Begin

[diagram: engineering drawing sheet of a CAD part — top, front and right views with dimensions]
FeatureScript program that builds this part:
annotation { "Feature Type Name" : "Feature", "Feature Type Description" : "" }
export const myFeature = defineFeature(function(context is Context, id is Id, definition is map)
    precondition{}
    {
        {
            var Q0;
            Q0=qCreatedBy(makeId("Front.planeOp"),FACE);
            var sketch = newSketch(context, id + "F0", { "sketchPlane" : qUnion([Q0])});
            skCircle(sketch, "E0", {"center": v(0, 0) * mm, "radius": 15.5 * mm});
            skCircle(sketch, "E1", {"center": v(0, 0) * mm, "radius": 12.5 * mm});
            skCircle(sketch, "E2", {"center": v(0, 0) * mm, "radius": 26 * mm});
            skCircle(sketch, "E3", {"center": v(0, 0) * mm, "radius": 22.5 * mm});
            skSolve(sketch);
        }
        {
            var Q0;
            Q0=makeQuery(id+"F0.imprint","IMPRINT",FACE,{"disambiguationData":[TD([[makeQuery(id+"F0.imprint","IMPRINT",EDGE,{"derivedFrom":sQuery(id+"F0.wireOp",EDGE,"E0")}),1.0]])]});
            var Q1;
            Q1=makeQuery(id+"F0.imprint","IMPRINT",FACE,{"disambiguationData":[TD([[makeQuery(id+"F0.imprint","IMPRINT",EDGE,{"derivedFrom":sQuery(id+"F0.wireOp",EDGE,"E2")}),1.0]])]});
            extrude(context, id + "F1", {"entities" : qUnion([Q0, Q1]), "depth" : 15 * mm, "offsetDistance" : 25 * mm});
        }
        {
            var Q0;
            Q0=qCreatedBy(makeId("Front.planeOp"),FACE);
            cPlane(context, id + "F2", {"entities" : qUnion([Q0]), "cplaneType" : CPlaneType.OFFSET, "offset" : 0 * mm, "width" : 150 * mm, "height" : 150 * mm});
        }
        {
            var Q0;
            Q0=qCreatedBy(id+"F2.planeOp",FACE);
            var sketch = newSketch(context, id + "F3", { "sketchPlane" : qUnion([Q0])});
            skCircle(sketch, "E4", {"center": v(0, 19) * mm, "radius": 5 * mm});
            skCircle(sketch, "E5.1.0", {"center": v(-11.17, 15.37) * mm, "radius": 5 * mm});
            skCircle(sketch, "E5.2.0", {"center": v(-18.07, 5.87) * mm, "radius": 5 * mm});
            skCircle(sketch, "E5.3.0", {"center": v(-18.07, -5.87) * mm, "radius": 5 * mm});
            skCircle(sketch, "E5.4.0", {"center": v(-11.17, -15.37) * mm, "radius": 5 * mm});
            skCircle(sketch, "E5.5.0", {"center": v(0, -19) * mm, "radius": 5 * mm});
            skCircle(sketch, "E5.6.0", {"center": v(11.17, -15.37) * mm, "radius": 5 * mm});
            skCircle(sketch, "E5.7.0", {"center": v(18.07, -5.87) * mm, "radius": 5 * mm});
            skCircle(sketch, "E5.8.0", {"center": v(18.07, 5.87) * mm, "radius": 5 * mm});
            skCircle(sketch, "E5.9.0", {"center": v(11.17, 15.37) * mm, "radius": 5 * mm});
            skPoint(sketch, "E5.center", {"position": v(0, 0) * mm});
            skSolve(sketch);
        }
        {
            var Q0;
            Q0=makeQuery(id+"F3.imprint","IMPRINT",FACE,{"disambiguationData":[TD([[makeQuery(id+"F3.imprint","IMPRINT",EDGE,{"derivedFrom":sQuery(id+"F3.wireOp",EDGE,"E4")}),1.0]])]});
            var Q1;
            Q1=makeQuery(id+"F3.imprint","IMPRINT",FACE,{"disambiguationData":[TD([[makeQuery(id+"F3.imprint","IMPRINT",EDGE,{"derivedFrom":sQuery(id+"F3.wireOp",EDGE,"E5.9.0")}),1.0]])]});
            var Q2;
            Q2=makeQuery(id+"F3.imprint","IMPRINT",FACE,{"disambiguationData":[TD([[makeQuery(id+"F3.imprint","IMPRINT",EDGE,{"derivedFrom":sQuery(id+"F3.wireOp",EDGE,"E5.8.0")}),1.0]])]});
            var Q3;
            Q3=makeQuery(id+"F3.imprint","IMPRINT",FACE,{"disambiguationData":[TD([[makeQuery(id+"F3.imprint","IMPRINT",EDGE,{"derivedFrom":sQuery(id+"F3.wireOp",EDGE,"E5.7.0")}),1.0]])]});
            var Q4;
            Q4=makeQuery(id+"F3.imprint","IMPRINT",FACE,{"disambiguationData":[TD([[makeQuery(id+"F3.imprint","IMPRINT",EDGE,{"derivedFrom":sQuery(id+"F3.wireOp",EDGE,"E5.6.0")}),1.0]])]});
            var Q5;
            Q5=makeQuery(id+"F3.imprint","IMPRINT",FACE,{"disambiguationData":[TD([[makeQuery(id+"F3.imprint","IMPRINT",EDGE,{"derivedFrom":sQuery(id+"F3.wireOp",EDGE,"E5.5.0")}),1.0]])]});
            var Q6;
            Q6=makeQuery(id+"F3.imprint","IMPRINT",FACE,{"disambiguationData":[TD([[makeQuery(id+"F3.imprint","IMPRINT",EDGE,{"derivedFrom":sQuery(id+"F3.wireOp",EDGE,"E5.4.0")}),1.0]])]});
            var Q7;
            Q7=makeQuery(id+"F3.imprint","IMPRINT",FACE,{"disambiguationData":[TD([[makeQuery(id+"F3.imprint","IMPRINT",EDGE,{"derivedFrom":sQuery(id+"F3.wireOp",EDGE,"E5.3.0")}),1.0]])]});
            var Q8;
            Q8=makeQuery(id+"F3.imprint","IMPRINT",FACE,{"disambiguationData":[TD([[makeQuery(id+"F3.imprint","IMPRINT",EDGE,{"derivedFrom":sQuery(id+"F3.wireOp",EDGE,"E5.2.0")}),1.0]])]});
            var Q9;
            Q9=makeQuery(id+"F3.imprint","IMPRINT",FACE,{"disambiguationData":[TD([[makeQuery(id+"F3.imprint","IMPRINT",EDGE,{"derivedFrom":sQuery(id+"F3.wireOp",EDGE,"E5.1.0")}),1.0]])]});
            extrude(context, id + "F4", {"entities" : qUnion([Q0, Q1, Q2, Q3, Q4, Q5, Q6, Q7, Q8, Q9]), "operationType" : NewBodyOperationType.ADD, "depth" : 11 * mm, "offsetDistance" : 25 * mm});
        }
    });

End
Begin

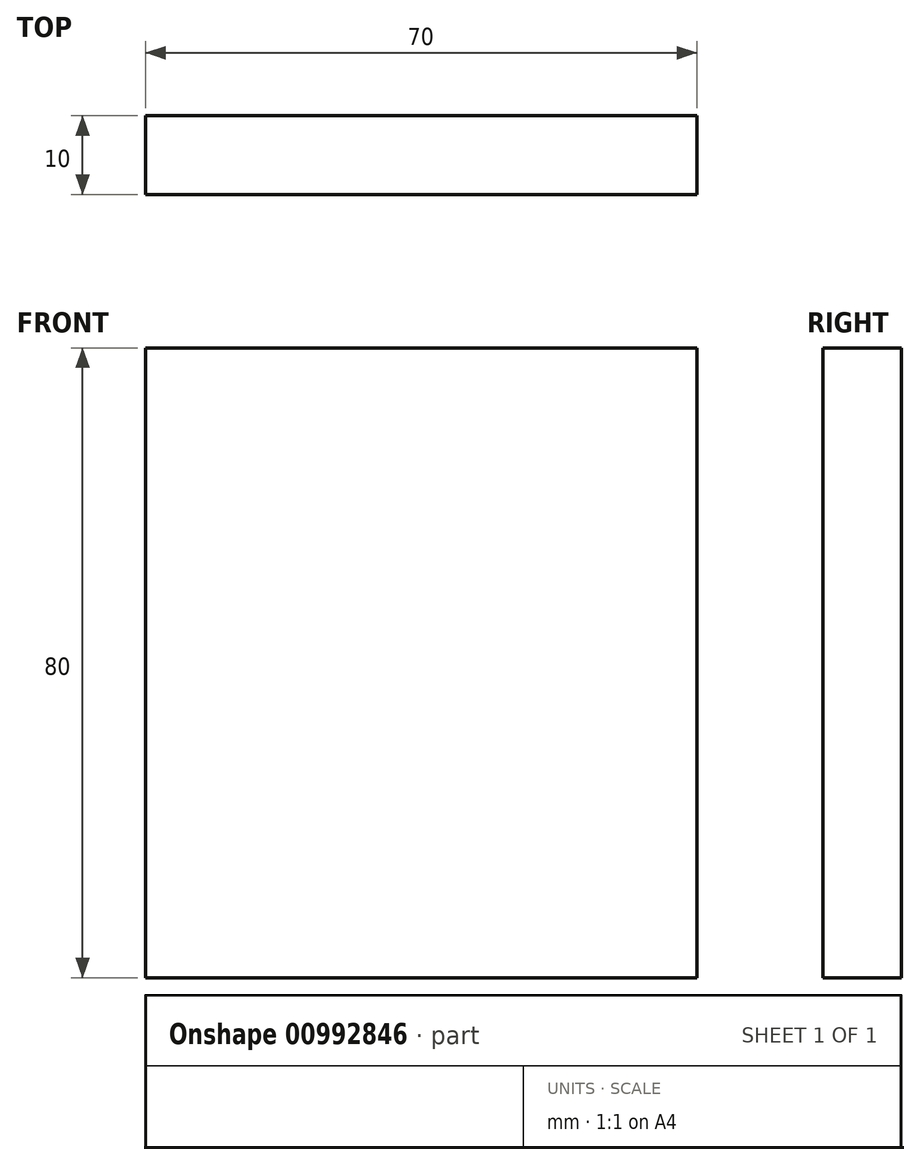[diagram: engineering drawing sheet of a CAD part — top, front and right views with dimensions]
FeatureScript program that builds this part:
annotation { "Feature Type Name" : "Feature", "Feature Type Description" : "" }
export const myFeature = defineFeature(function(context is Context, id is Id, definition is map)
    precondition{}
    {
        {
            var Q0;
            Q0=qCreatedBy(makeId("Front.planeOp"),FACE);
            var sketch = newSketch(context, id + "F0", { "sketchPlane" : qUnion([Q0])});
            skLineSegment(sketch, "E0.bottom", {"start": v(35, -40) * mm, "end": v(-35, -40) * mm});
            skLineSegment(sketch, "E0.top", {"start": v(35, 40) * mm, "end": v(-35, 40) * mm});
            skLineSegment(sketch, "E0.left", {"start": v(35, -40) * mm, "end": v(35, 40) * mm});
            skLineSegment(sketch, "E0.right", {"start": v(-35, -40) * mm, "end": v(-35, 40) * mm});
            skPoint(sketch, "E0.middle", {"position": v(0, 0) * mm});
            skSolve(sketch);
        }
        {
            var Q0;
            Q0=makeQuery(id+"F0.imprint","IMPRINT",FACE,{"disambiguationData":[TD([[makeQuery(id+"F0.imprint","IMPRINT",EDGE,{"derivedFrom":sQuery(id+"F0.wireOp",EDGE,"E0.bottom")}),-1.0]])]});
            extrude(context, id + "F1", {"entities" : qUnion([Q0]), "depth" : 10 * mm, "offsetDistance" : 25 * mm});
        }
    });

End

[Exercise objective]
How many lines in the entries above contain the string "bottom" with the same capitalization? Give only the number.

[Response to this exercise]
2